We believe that polygenic risk estimation will play an important role in the future of clinical medicine, enabling targeted screening or prevention strategies to overcome inherited predisposition, and warrants consideration as an enrichment strategy for clinical trials as well. Although the potential requirement of a genetic test as an inclusion criterion for a given trial creates a potential hurdle to recruitment, this has become common within clinical medicine for use cases ranging from targeted cancer therapies, drugs for cystic fibrosis that work only among those with a given genetic mutation in the CFTR gene, or a potent fish oil formulation that is approved only for those with high circulating triglyceride levels2,16,17. Compelling use cases might include primary prevention trials where traditional approaches would require a clinical trial that is intractable owing to the very large sample size and long follow-up that would be necessary to show benefit. Beyond conditions such as Alzheimer’s dementia discussed above, an additional public health need relates to nonalcoholic fatty liver disease—which affects up to 20% of the world’s population and is the leading risk factor for liver cirrhosis or cancer—but has been challenging to conduct trials for since only a small fraction of afflicted individuals progress to more advanced disease in a given year18. We and others have recently developed polygenic scores for this condition, laying the scientific foundation for a new generation of trials that incorporate genetic enrichment strategies19.
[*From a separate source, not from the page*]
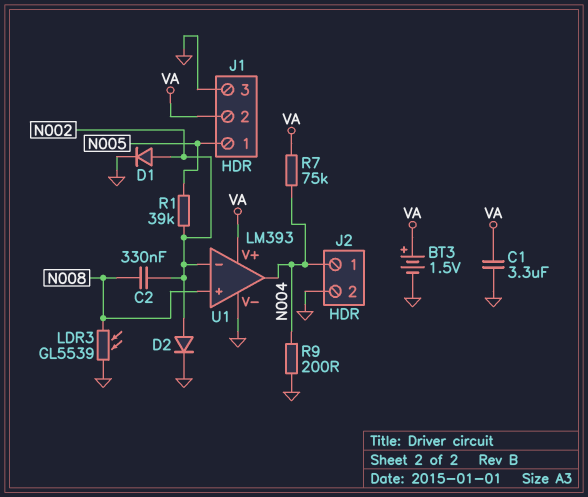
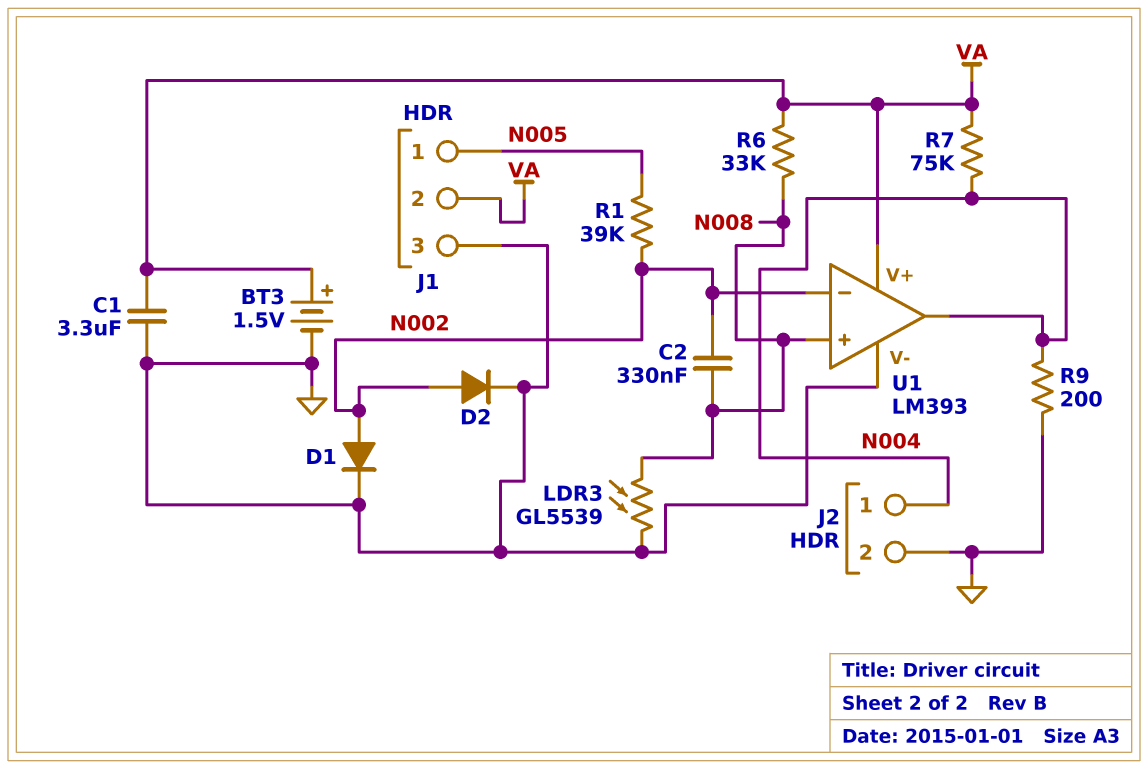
R6: none -> 33k (N008, VA)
Alongside the considerable (and warranted) enthusiasm for the use of polygenic scores to meaningfully enhance clinical development, several potential barriers warrant discussion. First, the predictive capacity of a polygenic score is limited by heritability (proportion of risk explained by common DNA variants) and scores may not have adequate ability to stratify risk for some conditions20. Second, although in principle polygenic scores can be assessed for less than $100 U.S. dollars, few patients or healthcare systems currently offer them clinically, posing a logistical challenge for trial enrollment or medication prescribing. Third, current polygenic scores are typically associated with increased risk across all ancestries, but with an effect size that is highest in those of European ancestry (primarily due to lack of adequate training data in other groups)21,22. Fourth, most scores developed to date are based on case-control datasets for a given disease—additional work is needed to determine whether the genetic basis of disease progression meaningfully differs from disease onset and whether ‘pathway-specific’ scores may provide more reliable predictive enrichment23,24. Fifth, an approach that integrates polygenic risk with additional rare genetic or non-genetic factors such as clinical or biomarker concentrations is likely to outperform strategies based on a polygenic score alone, but few such algorithms have been developed to date25,26. Sixth, the regulatory guidelines surrounding polygenic score use in clinical development have not been fully articulated and scores are likely to evolve over time due to a lack of accepted standards to evaluate performance and reproducibility—increasing the risk of a sponsor obtaining an approved drug label with a given score. Seventh, most investigations of utilizing polygenic scores in clinical trials are from post hoc analyses, but prospective implementation may still face logistical and scientific challenges that would need to be solved.

Despite potential barriers, the high cost of clinical trials has emerged as arguably the single biggest barrier to the development of innovations that may well have substantial public health benefit—and potential strategies to meaningfully alter this landscape mandate serious consideration27. As observed in trials of cholesterol-lowering therapies, polygenic scores hold the potential to enable substantial predictive or prognostic enrichment and could have a deep impact on enabling a new era in clinical development.